22. Sumo – Lead Capture
I am a paying subscriber of Noah Kagan’s Sumo software to capture emails and optimize my website. If you see the “whole screen popup” on this site (sorry if it bothers you!) that’s powered by the Sumo plugin for WordPress. It’s a powerful tool that does much more than capture emails, it also has heat maps, integrated Google analytics and more.
It’s free to get started with Sumo for your WordPress website.
23. Leadpages – Landing Pages and LeadBoxes
Wondering what I use to create my homepage and other landing pages to offer free downloads for my readers?
Leadpages (the same company that owns Drip). Using LeadPages, I was able to create a homepage that currently converts 10% of all new visitors into email subscribers. Using split testing and refinement over the course of 6 months, I was able to raise the conversion rate from <.5% to 5% to 7% to now over 10%.
24. Airtable – Customer Relationship Management
I’ve had several coaches ask me if I use a customer relationship management (CRM) system. I’ve tested a few, including Pipedrive and Contactually. These systems aren’t bad, but they are overkill for my needs as an independent coach.

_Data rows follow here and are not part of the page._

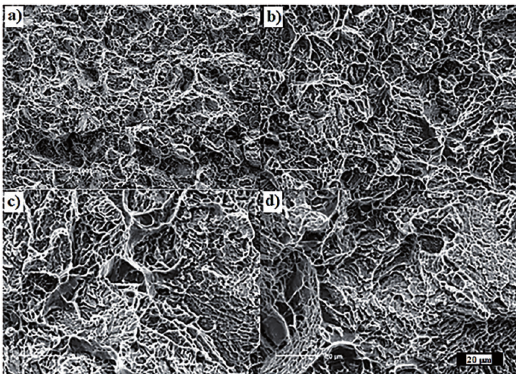
Figure 7: Cross section of test specimens after the Charpy test presenting ductile fracture for annealing and aged samples. Annealing temperature in ° C (Charpy absorbed energy in J) a) 950 °C (18,39J); b) 1000 °C (23,05J); c) 1050 °C (21,83J), d) 1100 °C (14,87J). The Charpy toughness tests were performed with subsize specimens with cross section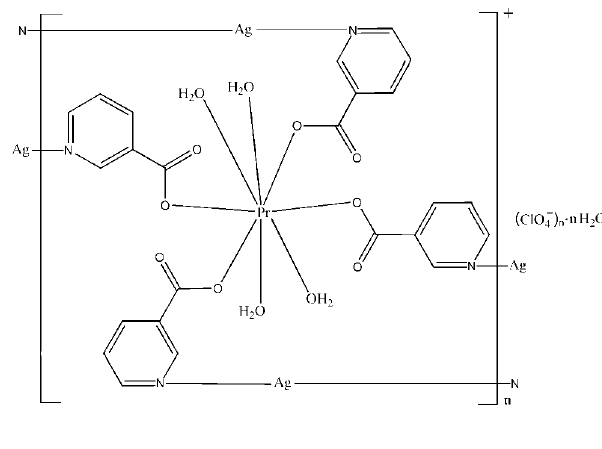
distorted square-antiprismatic coordination geometry, defined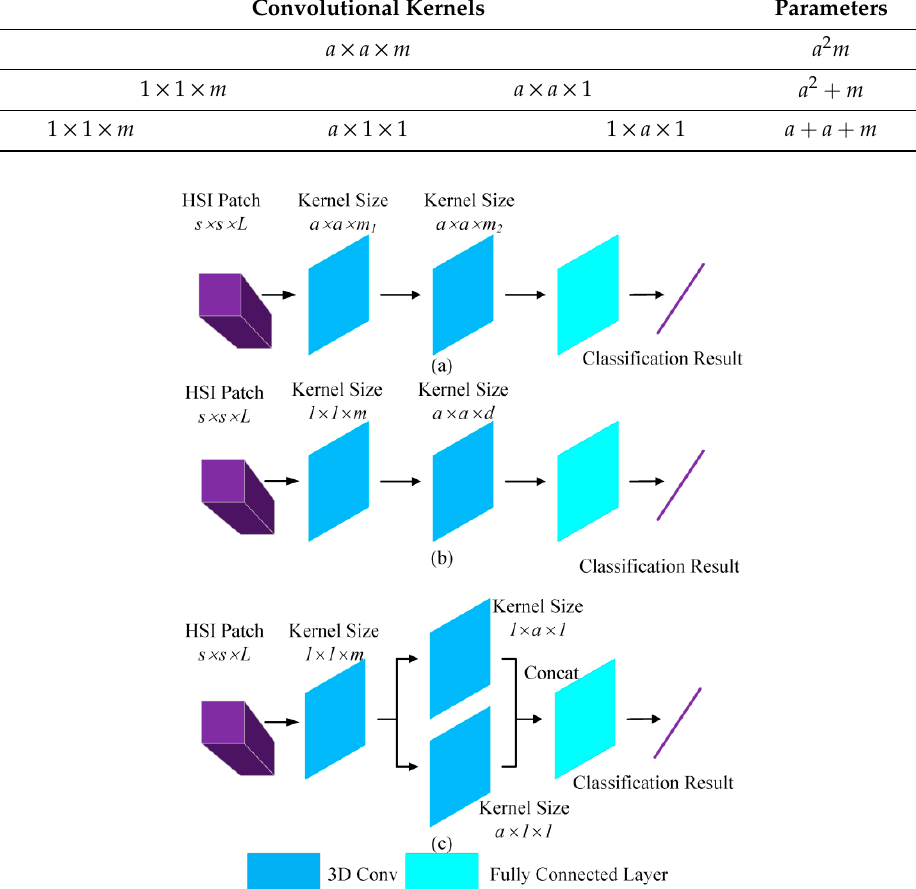
Figure 2. The structure of convolutional kernels in the 3D CNN-based method without a specific architecture. ( a ) 3D-CNN; ( b ) SSRN; ( c ) The proposed method. “Concat” refers to the concatenate operation.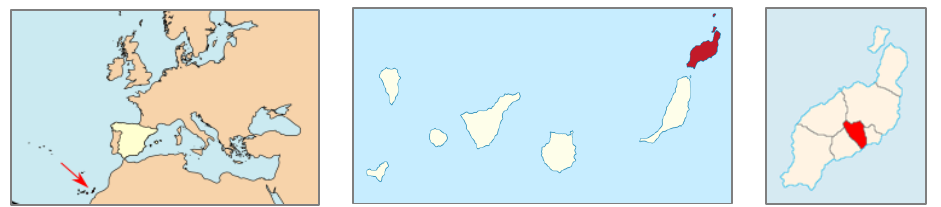
Figure 1. ( Left ): Location of the Canary Islands, a region of Spain. ( Center ): Canary Islands and Lanzarote in red. ( Right ): Lanzarote and SB town in red.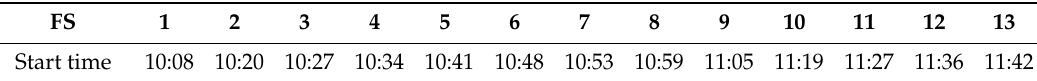
Table 1. Flight stripe (FS) acquisition time of day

I think that most people who look into getting a CRM system would be better off using a spreadsheet until they scale to a high level of revenue or need to hire dedicated salespeople. That’s why I’ve used Airtable for the past two years as my CRM. It’s a spreadsheet on steroids and has a slick mobile app experience.

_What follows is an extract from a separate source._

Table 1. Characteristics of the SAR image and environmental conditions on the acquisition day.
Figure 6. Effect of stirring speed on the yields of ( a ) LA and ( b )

— Airtable (@airtable) November 7, 2016
Airtable also supports Kanban-style card-based layouts (similar to Trello). I create an Airtable that has prospects on one side of the page and various stages of lead qualification and discussion leading to clients on the other side of the page. As I engage with people I can easily drag and drop their card to wherever they are in the process.
Best of all, Airtable is free until you have a few thousand people in your database.
25. Typeform – Surveys and Feedback
The Internet standard for surveys is Google Forms. Instead, I opt to use Typeform. Typeform has the most beautiful and mobile-friendly online forms around.
I use Typeform to collect applications for coaching sessions, build waitlists when I’m booked solid, gather testimonials, and as a tool for getting to know and profile the members of my email list. Typeform also has a generous free plan, though I am happy to be a paying “Pro” subscriber given the value I get from their service.
This blog post outlines how I have chosen to build and run my prosperous coaching business. I am a self-proclaimed (and proud!) tech geek and appreciate using systems that both make my life easier and improve the client experience. I believe that all the tech I’ve mentioned in this blog post does exactly that.